Here’s what you should probably do with this week’s jobless numbers: ignore them.
Here’s what you probably will do: talk about how the “unexpected” drop to the lowest level since January indicates that the worst fears about the economy may not be coming true.
But we’re getting ahead of ourselves. Let’s go to the tape: initial claims for jobless benefits dropped 52,000 to “a seasonally adjusted” 565,000 in the week ended July 4.
Economists had expected claims to fall by only 4,000. Which pretty much shows you that economists are pretty useless for this kind of thing.
One guy who may not be useless is Abiel Reinhart, an economist at JPMorgan Chase. He recently argued that there will be 50,000 fewer workers than normal filing jobless claims in early July.
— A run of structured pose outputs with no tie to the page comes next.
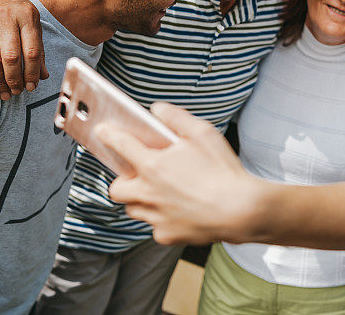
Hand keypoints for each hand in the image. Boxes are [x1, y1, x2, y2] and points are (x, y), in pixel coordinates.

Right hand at [0, 0, 47, 98]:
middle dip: (15, 80)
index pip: (32, 51)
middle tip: (17, 92)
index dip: (32, 72)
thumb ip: (37, 47)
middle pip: (12, 57)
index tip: (32, 86)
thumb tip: (44, 76)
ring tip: (4, 93)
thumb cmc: (12, 8)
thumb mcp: (30, 21)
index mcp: (27, 16)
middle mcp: (6, 18)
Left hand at [104, 102, 258, 245]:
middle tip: (139, 174)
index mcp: (152, 165)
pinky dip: (163, 218)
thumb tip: (157, 110)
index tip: (103, 131)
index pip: (120, 145)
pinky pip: (156, 226)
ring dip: (141, 200)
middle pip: (116, 188)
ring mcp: (155, 217)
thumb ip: (176, 118)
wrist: (241, 210)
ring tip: (162, 192)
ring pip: (134, 209)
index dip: (109, 135)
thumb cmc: (223, 170)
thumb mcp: (203, 133)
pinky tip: (182, 209)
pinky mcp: (167, 235)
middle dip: (122, 180)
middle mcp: (147, 192)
One reason the new claims was probably lower was the absolute halt in US manufacturing in the first couple of quarters of this year, especially at the automakers. They traditionally lay people off in the summer and slow down production for plant improvements, but this summer they may be trying to play a bit of catch up by producing inventory that wasn’t built in the winter and spring. And as Reinhart said, Detroit has already fired so many workers and closed so many plants that there aren’t that many autoworkers to file claims.
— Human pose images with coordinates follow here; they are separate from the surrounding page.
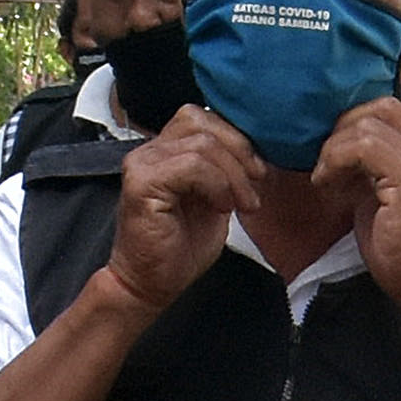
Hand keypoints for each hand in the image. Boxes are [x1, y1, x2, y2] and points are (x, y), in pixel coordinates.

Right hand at [97, 108, 259, 319]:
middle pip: (203, 123)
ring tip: (241, 204)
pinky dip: (216, 185)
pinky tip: (221, 207)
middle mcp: (151, 150)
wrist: (151, 284)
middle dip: (240, 153)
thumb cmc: (179, 248)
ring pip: (202, 144)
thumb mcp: (216, 199)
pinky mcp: (142, 182)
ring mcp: (143, 163)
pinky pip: (191, 166)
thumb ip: (226, 171)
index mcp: (168, 150)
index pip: (203, 117)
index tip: (258, 172)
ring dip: (232, 175)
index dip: (237, 138)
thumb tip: (256, 153)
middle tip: (256, 185)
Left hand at [313, 98, 400, 315]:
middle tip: (325, 159)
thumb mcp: (382, 198)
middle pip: (383, 107)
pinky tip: (327, 184)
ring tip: (324, 176)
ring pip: (370, 124)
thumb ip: (370, 169)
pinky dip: (336, 160)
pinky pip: (364, 147)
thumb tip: (338, 150)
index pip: (394, 110)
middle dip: (344, 127)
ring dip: (335, 147)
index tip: (334, 151)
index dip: (357, 121)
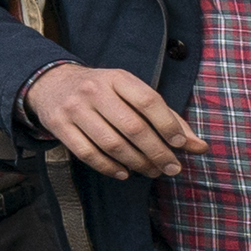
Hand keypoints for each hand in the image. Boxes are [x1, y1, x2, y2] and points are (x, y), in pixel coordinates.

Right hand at [23, 62, 203, 178]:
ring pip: (111, 144)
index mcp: (117, 77)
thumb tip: (198, 146)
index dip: (168, 124)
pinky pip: (87, 154)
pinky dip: (109, 167)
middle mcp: (94, 91)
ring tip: (151, 171)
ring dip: (136, 163)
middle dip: (157, 152)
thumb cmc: (103, 91)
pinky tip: (124, 173)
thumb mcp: (131, 93)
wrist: (51, 84)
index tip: (180, 144)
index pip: (148, 100)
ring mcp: (74, 109)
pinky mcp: (59, 126)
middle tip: (172, 167)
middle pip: (132, 127)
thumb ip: (166, 117)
The typical seasonality of jobless may be throwing off the numbers. Government planners anticipate an increase in jobless claims in the summer, and so they smooth them out. This is why the official numbers are “seasonally adjusted.” So this week’s drop in seasonally adjusted claims masks an actual increase in jobless claims. We jumped from 559,894 claims at the end of June to 577,506 for the July 4th week.